As China’s attempted hegemony extends beyond its own maritime borders and the South China Sea region, observers also see increased evidence of a militarized DWF, protected and advanced by the presence of the People’s Armed Forces Maritime Militia. It sometimes sails on rusty fishing boats and adds a note of intimidation to those who would challenge China’s new imperialist reach. Such military tactics primarily are seen in the South China Sea and in the near Pacific, Ralby said, and illustrate China’s willingness to involve all elements of society in its global strategy.

An Indonesian Ministry of Maritime Affairs and Fisheries ship patrols the South China Sea near the Natuna Islands. Chinese vessels have challenged Indonesia’s sovereignty in its exclusive economic zone, which overlaps what China calls “traditional fishing grounds.” GETTY IMAGES

“That means that whether it’s militarized, nationalized in some respect, or heavily financed by the government through subsidies, the fishing fleet tends to end up being an arm of the Chinese state,” Ralby said. “And, with respect to illegal fishing, it is increasingly difficult to discern where the state ends and the criminal begins. That blurry line is a real challenge. And from a security standpoint, it also means that through its fishing fleet, China has eyes and ears on the water whose insights and very presence can help facilitate a wide spectrum of activities.”

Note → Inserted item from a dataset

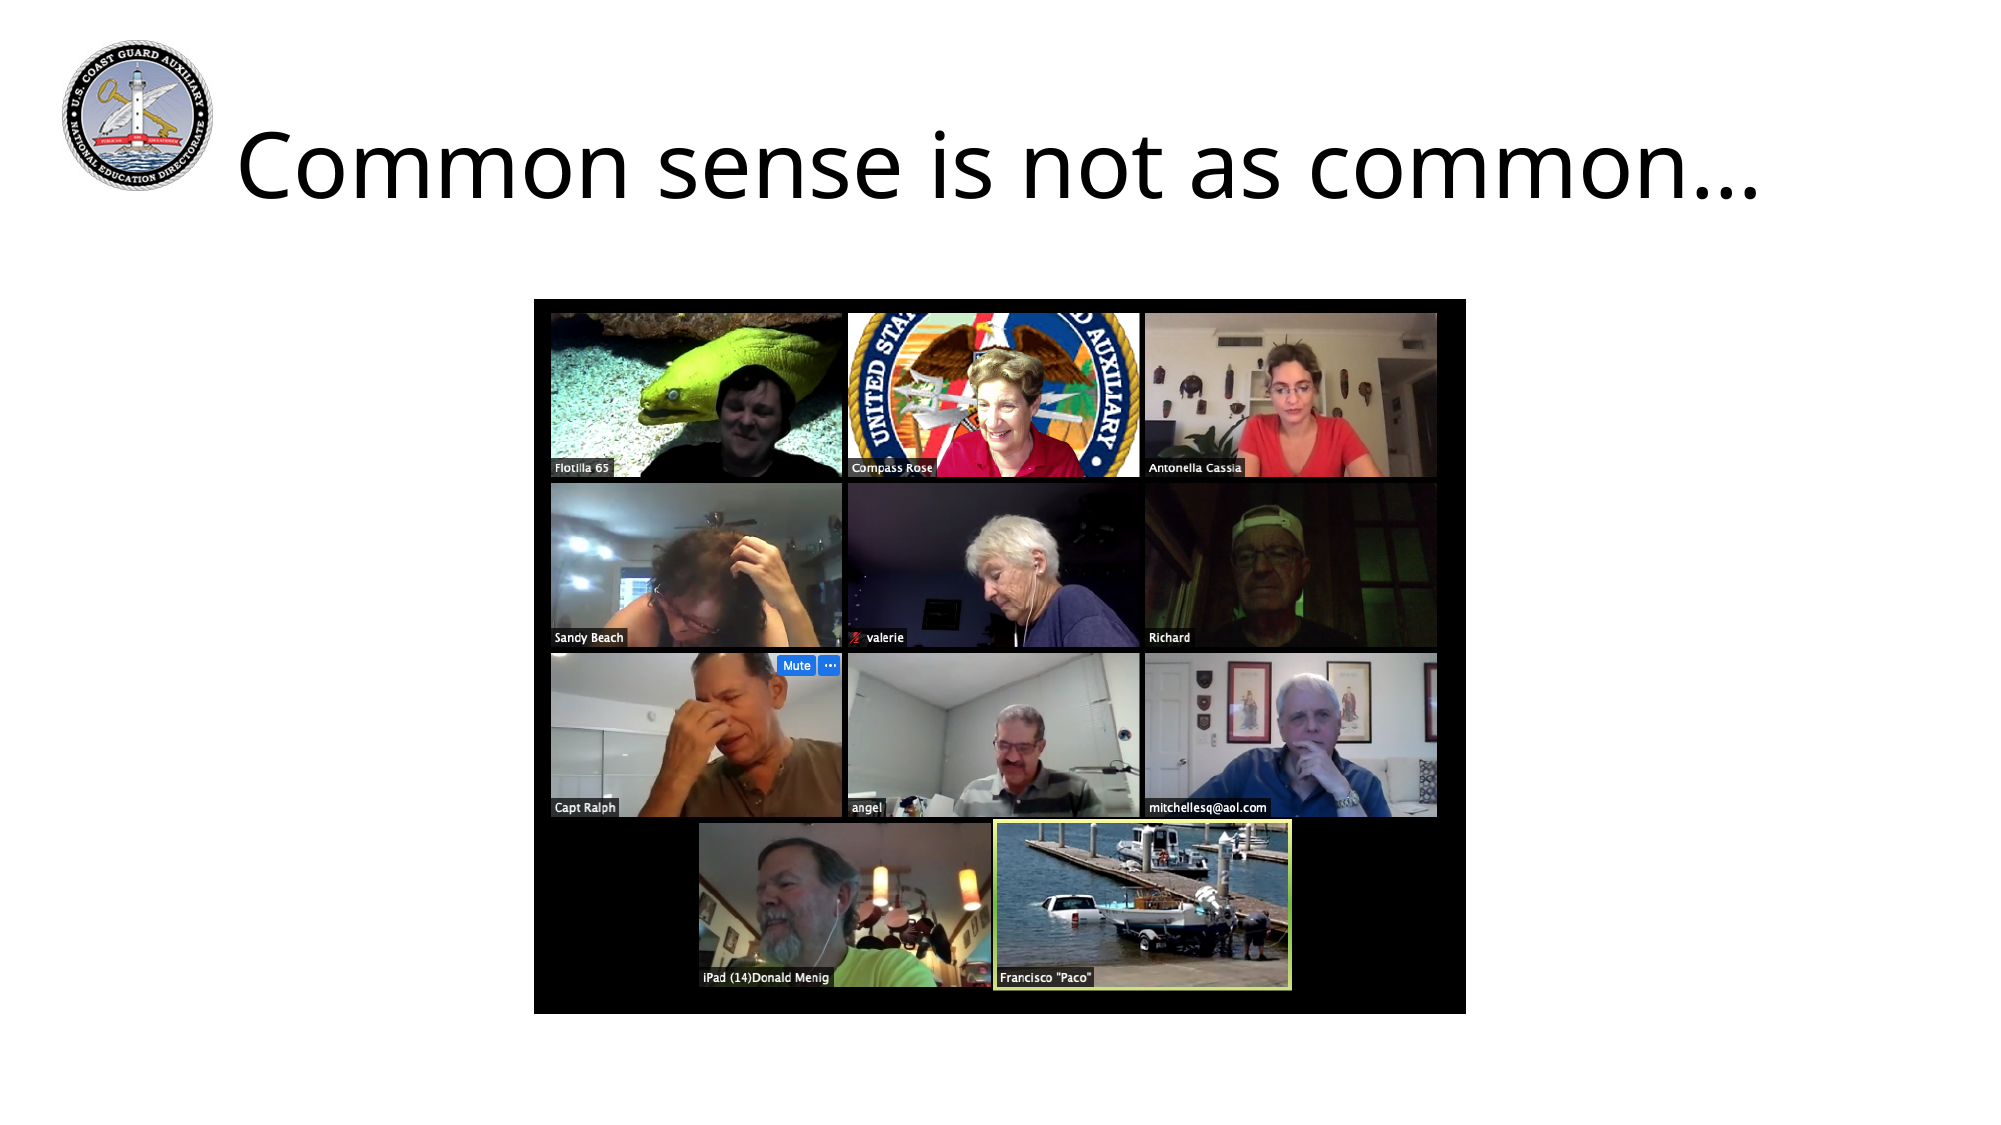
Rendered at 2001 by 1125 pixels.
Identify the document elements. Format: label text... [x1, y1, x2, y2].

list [534, 299, 1466, 1014]
picture [62, 40, 213, 191]
title Common sense is not as common… [137, 59, 1863, 278]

This problem is illustrated by incursions near Indonesia’s Natuna Islands in which Chinese Coast Guard vessels escorted Chinese fishing trawlers into Indonesia’s EEZ to fish. China’s government admitted that its boats had entered the EEZ in December 2019, but it claimed unspecified “traditional fishing rights” and “maritime rights” in the region, according to The Diplomat, an online magazine.

“This state-protected illegal fishing means that at least some of the illegal fishing is being done with the color of Chinese legitimacy, and the states in which it is occurring are being forced to confront not merely criminals, but the Chinese government in order to stop it,” Ralby told ADF.

Although such heavy-handedness isn’t happening yet in West Africa, China does use commercial and diplomatic pressure in support of certain illicit and unsustainable practices, Ralby said. Recent examples show that if a Chinese vessel is involved in any incident — such as being arrested for fishing violations or victimized by pirates — the Chinese defense attache and ambassador stationed in that African country will be in the relevant government minister’s office “within moments.”

“The speed with which the government becomes actively involved is rather striking,” Ralby said.